Plain-text engineering files
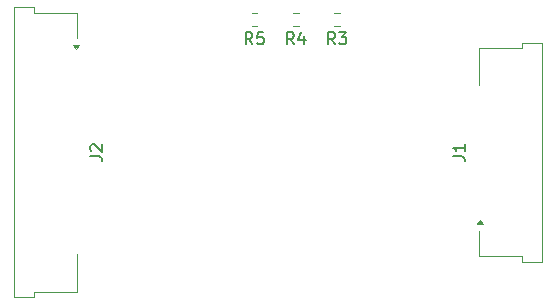
<source format=gto>
G04 #@! TF.GenerationSoftware,KiCad,Pcbnew,9.0.4-9.0.4-0~ubuntu24.04.1*
G04 #@! TF.CreationDate,2025-08-31T09:26:06-07:00*
G04 #@! TF.ProjectId,2025-mipi-rpi-conv-dsi,32303235-2d6d-4697-9069-2d7270692d63,rev?*
G04 #@! TF.SameCoordinates,Original*
G04 #@! TF.FileFunction,Legend,Top*
G04 #@! TF.FilePolarity,Positive*
%FSLAX46Y46*%
G04 Gerber Fmt 4.6, Leading zero omitted, Abs format (unit mm)*
G04 Created by KiCad (PCBNEW 9.0.4-9.0.4-0~ubuntu24.04.1) date 2025-08-31 09:26:06*
%MOMM*%
%LPD*%
G01*
G04 APERTURE LIST*
%ADD10C,0.150000*%
%ADD11C,0.120000*%
G04 APERTURE END LIST*
D10*
X92833333Y-90854819D02*
X92500000Y-90378628D01*
X92261905Y-90854819D02*
X92261905Y-89854819D01*
X92261905Y-89854819D02*
X92642857Y-89854819D01*
X92642857Y-89854819D02*
X92738095Y-89902438D01*
X92738095Y-89902438D02*
X92785714Y-89950057D01*
X92785714Y-89950057D02*
X92833333Y-90045295D01*
X92833333Y-90045295D02*
X92833333Y-90188152D01*
X92833333Y-90188152D02*
X92785714Y-90283390D01*
X92785714Y-90283390D02*
X92738095Y-90331009D01*
X92738095Y-90331009D02*
X92642857Y-90378628D01*
X92642857Y-90378628D02*
X92261905Y-90378628D01*
X93738095Y-89854819D02*
X93261905Y-89854819D01*
X93261905Y-89854819D02*
X93214286Y-90331009D01*
X93214286Y-90331009D02*
X93261905Y-90283390D01*
X93261905Y-90283390D02*
X93357143Y-90235771D01*
X93357143Y-90235771D02*
X93595238Y-90235771D01*
X93595238Y-90235771D02*
X93690476Y-90283390D01*
X93690476Y-90283390D02*
X93738095Y-90331009D01*
X93738095Y-90331009D02*
X93785714Y-90426247D01*
X93785714Y-90426247D02*
X93785714Y-90664342D01*
X93785714Y-90664342D02*
X93738095Y-90759580D01*
X93738095Y-90759580D02*
X93690476Y-90807200D01*
X93690476Y-90807200D02*
X93595238Y-90854819D01*
X93595238Y-90854819D02*
X93357143Y-90854819D01*
X93357143Y-90854819D02*
X93261905Y-90807200D01*
X93261905Y-90807200D02*
X93214286Y-90759580D01*
X96333333Y-90854819D02*
X96000000Y-90378628D01*
X95761905Y-90854819D02*
X95761905Y-89854819D01*
X95761905Y-89854819D02*
X96142857Y-89854819D01*
X96142857Y-89854819D02*
X96238095Y-89902438D01*
X96238095Y-89902438D02*
X96285714Y-89950057D01*
X96285714Y-89950057D02*
X96333333Y-90045295D01*
X96333333Y-90045295D02*
X96333333Y-90188152D01*
X96333333Y-90188152D02*
X96285714Y-90283390D01*
X96285714Y-90283390D02*
X96238095Y-90331009D01*
X96238095Y-90331009D02*
X96142857Y-90378628D01*
X96142857Y-90378628D02*
X95761905Y-90378628D01*
X97190476Y-90188152D02*
X97190476Y-90854819D01*
X96952381Y-89807200D02*
X96714286Y-90521485D01*
X96714286Y-90521485D02*
X97333333Y-90521485D01*
X79104820Y-100333333D02*
X79819105Y-100333333D01*
X79819105Y-100333333D02*
X79961962Y-100380952D01*
X79961962Y-100380952D02*
X80057201Y-100476190D01*
X80057201Y-100476190D02*
X80104820Y-100619047D01*
X80104820Y-100619047D02*
X80104820Y-100714285D01*
X79200058Y-99904761D02*
X79152439Y-99857142D01*
X79152439Y-99857142D02*
X79104820Y-99761904D01*
X79104820Y-99761904D02*
X79104820Y-99523809D01*
X79104820Y-99523809D02*
X79152439Y-99428571D01*
X79152439Y-99428571D02*
X79200058Y-99380952D01*
X79200058Y-99380952D02*
X79295296Y-99333333D01*
X79295296Y-99333333D02*
X79390534Y-99333333D01*
X79390534Y-99333333D02*
X79533391Y-99380952D01*
X79533391Y-99380952D02*
X80104820Y-99952380D01*
X80104820Y-99952380D02*
X80104820Y-99333333D01*
X109804818Y-100333333D02*
X110519103Y-100333333D01*
X110519103Y-100333333D02*
X110661960Y-100380952D01*
X110661960Y-100380952D02*
X110757199Y-100476190D01*
X110757199Y-100476190D02*
X110804818Y-100619047D01*
X110804818Y-100619047D02*
X110804818Y-100714285D01*
X110804818Y-99333333D02*
X110804818Y-99904761D01*
X110804818Y-99619047D02*
X109804818Y-99619047D01*
X109804818Y-99619047D02*
X109947675Y-99714285D01*
X109947675Y-99714285D02*
X110042913Y-99809523D01*
X110042913Y-99809523D02*
X110090532Y-99904761D01*
X99833333Y-90854819D02*
X99500000Y-90378628D01*
X99261905Y-90854819D02*
X99261905Y-89854819D01*
X99261905Y-89854819D02*
X99642857Y-89854819D01*
X99642857Y-89854819D02*
X99738095Y-89902438D01*
X99738095Y-89902438D02*
X99785714Y-89950057D01*
X99785714Y-89950057D02*
X99833333Y-90045295D01*
X99833333Y-90045295D02*
X99833333Y-90188152D01*
X99833333Y-90188152D02*
X99785714Y-90283390D01*
X99785714Y-90283390D02*
X99738095Y-90331009D01*
X99738095Y-90331009D02*
X99642857Y-90378628D01*
X99642857Y-90378628D02*
X99261905Y-90378628D01*
X100166667Y-89854819D02*
X100785714Y-89854819D01*
X100785714Y-89854819D02*
X100452381Y-90235771D01*
X100452381Y-90235771D02*
X100595238Y-90235771D01*
X100595238Y-90235771D02*
X100690476Y-90283390D01*
X100690476Y-90283390D02*
X100738095Y-90331009D01*
X100738095Y-90331009D02*
X100785714Y-90426247D01*
X100785714Y-90426247D02*
X100785714Y-90664342D01*
X100785714Y-90664342D02*
X100738095Y-90759580D01*
X100738095Y-90759580D02*
X100690476Y-90807200D01*
X100690476Y-90807200D02*
X100595238Y-90854819D01*
X100595238Y-90854819D02*
X100309524Y-90854819D01*
X100309524Y-90854819D02*
X100214286Y-90807200D01*
X100214286Y-90807200D02*
X100166667Y-90759580D01*
D11*
G04 #@! TO.C,R5*
X92762742Y-88227500D02*
X93237258Y-88227500D01*
X92762742Y-89272500D02*
X93237258Y-89272500D01*
G04 #@! TO.C,R4*
X96262742Y-88227500D02*
X96737258Y-88227500D01*
X96262742Y-89272500D02*
X96737258Y-89272500D01*
G04 #@! TO.C,J2*
X72640000Y-87740000D02*
X74360000Y-87740000D01*
X72640000Y-112260000D02*
X72640000Y-87740000D01*
X74360000Y-87740000D02*
X74360000Y-88190000D01*
X74360000Y-88190000D02*
X78010000Y-88190000D01*
X74360000Y-111810000D02*
X74360000Y-112260000D01*
X74360000Y-112260000D02*
X72640000Y-112260000D01*
X78010000Y-88190000D02*
X78010000Y-90340000D01*
X78010000Y-108660000D02*
X78010000Y-111810000D01*
X78010000Y-111810000D02*
X74360000Y-111810000D01*
X77900000Y-91280000D02*
X77660000Y-90950000D01*
X78140000Y-90950000D01*
X77900000Y-91280000D01*
G36*
X77900000Y-91280000D02*
G01*
X77660000Y-90950000D01*
X78140000Y-90950000D01*
X77900000Y-91280000D01*
G37*
G04 #@! TO.C,J1*
X111990000Y-91190000D02*
X115640000Y-91190000D01*
X111990000Y-94340000D02*
X111990000Y-91190000D01*
X111990000Y-108810000D02*
X111990000Y-106660000D01*
X115640000Y-90740000D02*
X117360000Y-90740000D01*
X115640000Y-91190000D02*
X115640000Y-90740000D01*
X115640000Y-108810000D02*
X111990000Y-108810000D01*
X115640000Y-109260000D02*
X115640000Y-108810000D01*
X117360000Y-90740000D02*
X117360000Y-109260000D01*
X117360000Y-109260000D02*
X115640000Y-109260000D01*
X112340000Y-106050000D02*
X111860000Y-106050000D01*
X112100000Y-105720000D01*
X112340000Y-106050000D01*
G36*
X112340000Y-106050000D02*
G01*
X111860000Y-106050000D01*
X112100000Y-105720000D01*
X112340000Y-106050000D01*
G37*
G04 #@! TO.C,R3*
X99762742Y-88227500D02*
X100237258Y-88227500D01*
X99762742Y-89272500D02*
X100237258Y-89272500D01*
G04 #@! TD*
M02*

</source>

== PROMPT ==
Output only the lines running from the top of the data above to the line with "X92261905Y-89854819D02*", inclusive, word for word and without pictures.

== TASK OUTPUT ==
<source format=gto>
G04 #@! TF.GenerationSoftware,KiCad,Pcbnew,9.0.4-9.0.4-0~ubuntu24.04.1*
G04 #@! TF.CreationDate,2025-08-31T09:26:06-07:00*
G04 #@! TF.ProjectId,2025-mipi-rpi-conv-dsi,32303235-2d6d-4697-9069-2d7270692d63,rev?*
G04 #@! TF.SameCoordinates,Original*
G04 #@! TF.FileFunction,Legend,Top*
G04 #@! TF.FilePolarity,Positive*
%FSLAX46Y46*%
G04 Gerber Fmt 4.6, Leading zero omitted, Abs format (unit mm)*
G04 Created by KiCad (PCBNEW 9.0.4-9.0.4-0~ubuntu24.04.1) date 2025-08-31 09:26:06*
%MOMM*%
%LPD*%
G01*
G04 APERTURE LIST*
%ADD10C,0.150000*%
%ADD11C,0.120000*%
G04 APERTURE END LIST*
D10*
X92833333Y-90854819D02*
X92500000Y-90378628D01*
X92261905Y-90854819D02*
X92261905Y-89854819D01*
X92261905Y-89854819D02*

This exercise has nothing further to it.